(EXERCISE OBJECTIVE) In the recap of Duke's ACC tournament win over Miami, which award is Wendell Moore Jr. a finalist for?

(PASSAGE)
* BEGIN *
Wendell Moore Jr. took over late against Miami to help Duke advance to the championship game of the ACC tournament.
Wendell Moore Jr. took over late against Miami to help Duke advance to the championship game of the ACC tournament.

After each Duke men's basketball game this season, check back here for the Player of the Game and more. Today, the Blue Zone breaks down Wendell Moore Jr.'s performance and the rest of the Blue Devils' all-important win against Miami in the ACC tournament:

One player: Wendell Moore Jr.

When Miami took back the lead late in the second half, junior captain Wendell Moore Jr. made sure that the Hurricanes' lead would be short-lived. Miami guard Kameron McGusty hit a big three near the top of the key to put the Hurricanes on top 62-61 with 6:05 remaining in the gritty semifinal, and Moore showed tremendous poise by coming back down and hitting a tough jump shot over two defenders. Then, Miami quickly inbounded the ball across the court to sophomore guard Isaiah Wong, who led the fast break for a layup only for Duke to keep its lead thanks to Moore’s soaring block. Just when one might think he had done enough, Moore drove to the basket on the other end to extend Duke's lead to three. From that point on, Miami never led again.

Moore is one of Duke's captains, and he demonstrated his leadership Friday by willing Duke to a pivotal win, as his ability to run the floor on both ends was exemplified within the span of just 30 seconds. The junior wing—who is a finalist for the Julius Erving Small Forward of the Year Award—had 17 points on the night to be Duke's third-highest scorer. Moore also recorded three blocks against the Hurricanes, tying Williams for the most on Duke. However, his performance in the most crucial part of the game is why he was named Player of the Game. 

One word: Size

From the outset of Friday night’s game, there was a clear difference between Duke and Miami. Duke’s shortest starter, Trevor Keels, is 6-foot-5, and Paolo Banchero and Mark Williams are both at least 6-foot-10 in the frontcourt. On the other hand, the Hurricanes started four players 6-foot-5 or under and their tallest player, Sam Waardenburg, is 6-foot-10. While Miami often ran a five-out offense dependent on the three, Duke was able to put its size advantage to good use throughout the game. After Miami got off to a hot start, Banchero brought the Blue Devils back into the game by taking advantage of matchups, putting the ball on the floor and muscling past defenders to the rim.
* END *
(DATA SECTION)
* BEGIN *
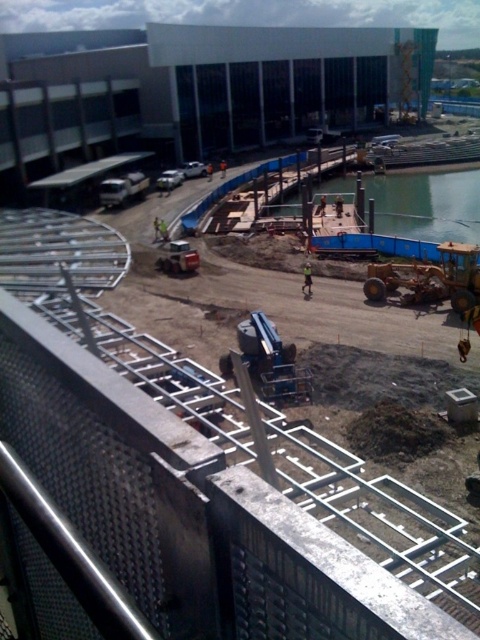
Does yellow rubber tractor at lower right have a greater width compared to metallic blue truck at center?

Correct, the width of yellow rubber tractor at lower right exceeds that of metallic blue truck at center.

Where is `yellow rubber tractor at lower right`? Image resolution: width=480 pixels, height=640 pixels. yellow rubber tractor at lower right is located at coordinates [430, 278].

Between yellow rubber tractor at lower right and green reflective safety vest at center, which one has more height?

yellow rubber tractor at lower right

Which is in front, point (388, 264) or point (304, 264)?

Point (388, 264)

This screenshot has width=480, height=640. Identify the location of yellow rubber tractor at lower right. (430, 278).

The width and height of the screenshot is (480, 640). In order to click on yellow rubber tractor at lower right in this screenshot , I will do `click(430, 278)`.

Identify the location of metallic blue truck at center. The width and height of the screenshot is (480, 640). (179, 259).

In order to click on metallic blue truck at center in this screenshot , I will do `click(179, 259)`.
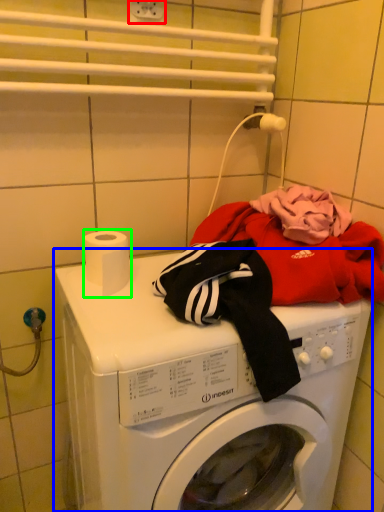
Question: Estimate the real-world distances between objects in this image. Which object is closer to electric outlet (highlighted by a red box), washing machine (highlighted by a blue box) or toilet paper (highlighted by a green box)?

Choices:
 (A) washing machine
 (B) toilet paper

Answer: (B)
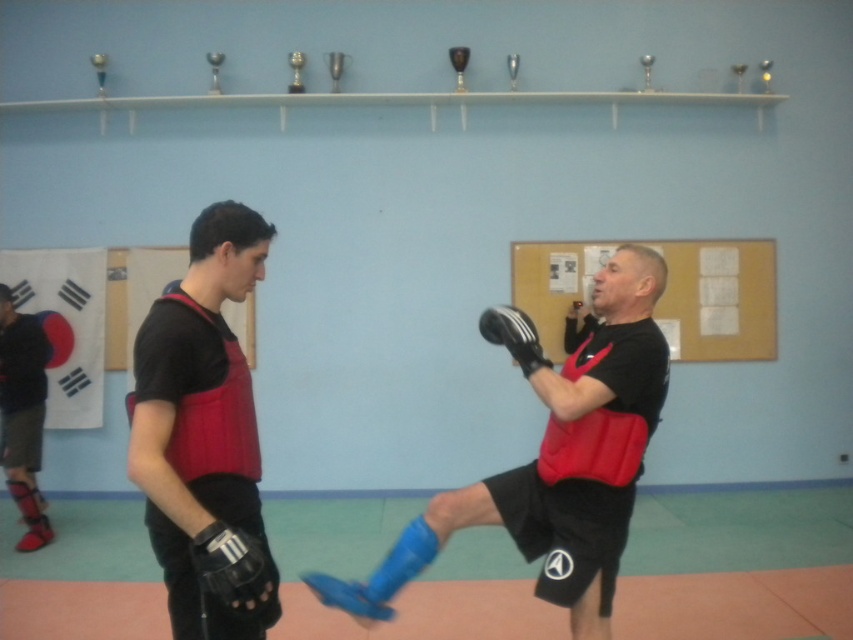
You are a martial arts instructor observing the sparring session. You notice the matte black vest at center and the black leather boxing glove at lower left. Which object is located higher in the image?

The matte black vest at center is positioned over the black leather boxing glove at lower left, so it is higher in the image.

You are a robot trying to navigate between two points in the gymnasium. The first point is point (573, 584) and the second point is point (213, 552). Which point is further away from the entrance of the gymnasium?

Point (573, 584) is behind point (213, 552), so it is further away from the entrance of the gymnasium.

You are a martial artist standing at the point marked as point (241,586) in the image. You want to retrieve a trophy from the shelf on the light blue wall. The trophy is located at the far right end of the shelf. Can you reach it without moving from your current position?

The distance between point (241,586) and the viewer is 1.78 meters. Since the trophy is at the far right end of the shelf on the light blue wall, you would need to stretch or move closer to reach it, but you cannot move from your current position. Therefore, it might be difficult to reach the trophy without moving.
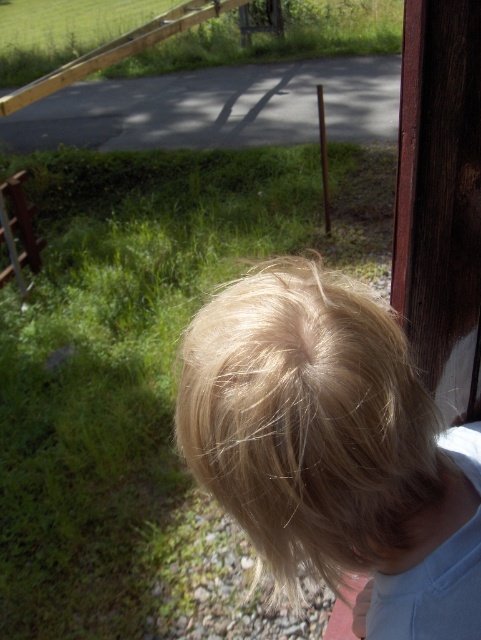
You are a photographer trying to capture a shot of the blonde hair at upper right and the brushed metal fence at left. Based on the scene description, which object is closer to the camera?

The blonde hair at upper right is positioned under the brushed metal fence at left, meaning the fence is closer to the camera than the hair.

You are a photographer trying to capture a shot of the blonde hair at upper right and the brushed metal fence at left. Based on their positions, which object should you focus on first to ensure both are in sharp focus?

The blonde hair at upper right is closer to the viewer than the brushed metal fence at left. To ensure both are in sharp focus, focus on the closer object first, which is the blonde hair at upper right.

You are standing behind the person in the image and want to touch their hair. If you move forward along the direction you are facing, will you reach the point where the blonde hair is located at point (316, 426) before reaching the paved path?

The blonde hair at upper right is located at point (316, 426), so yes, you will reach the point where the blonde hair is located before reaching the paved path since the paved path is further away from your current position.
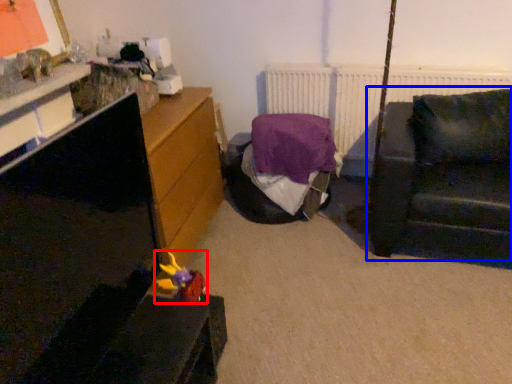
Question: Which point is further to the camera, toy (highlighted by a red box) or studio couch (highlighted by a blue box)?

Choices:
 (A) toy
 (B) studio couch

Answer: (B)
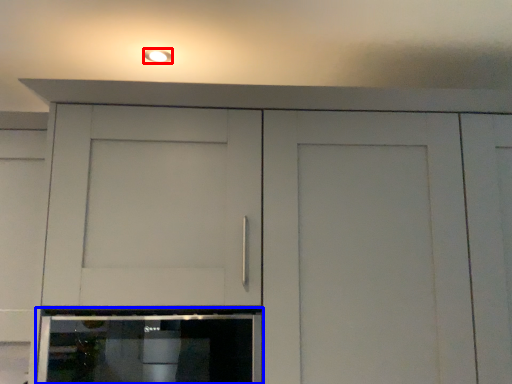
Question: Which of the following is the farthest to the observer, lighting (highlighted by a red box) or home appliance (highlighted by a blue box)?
* END *
(REPLY) The Julius Erving Small Forward of the Year Award.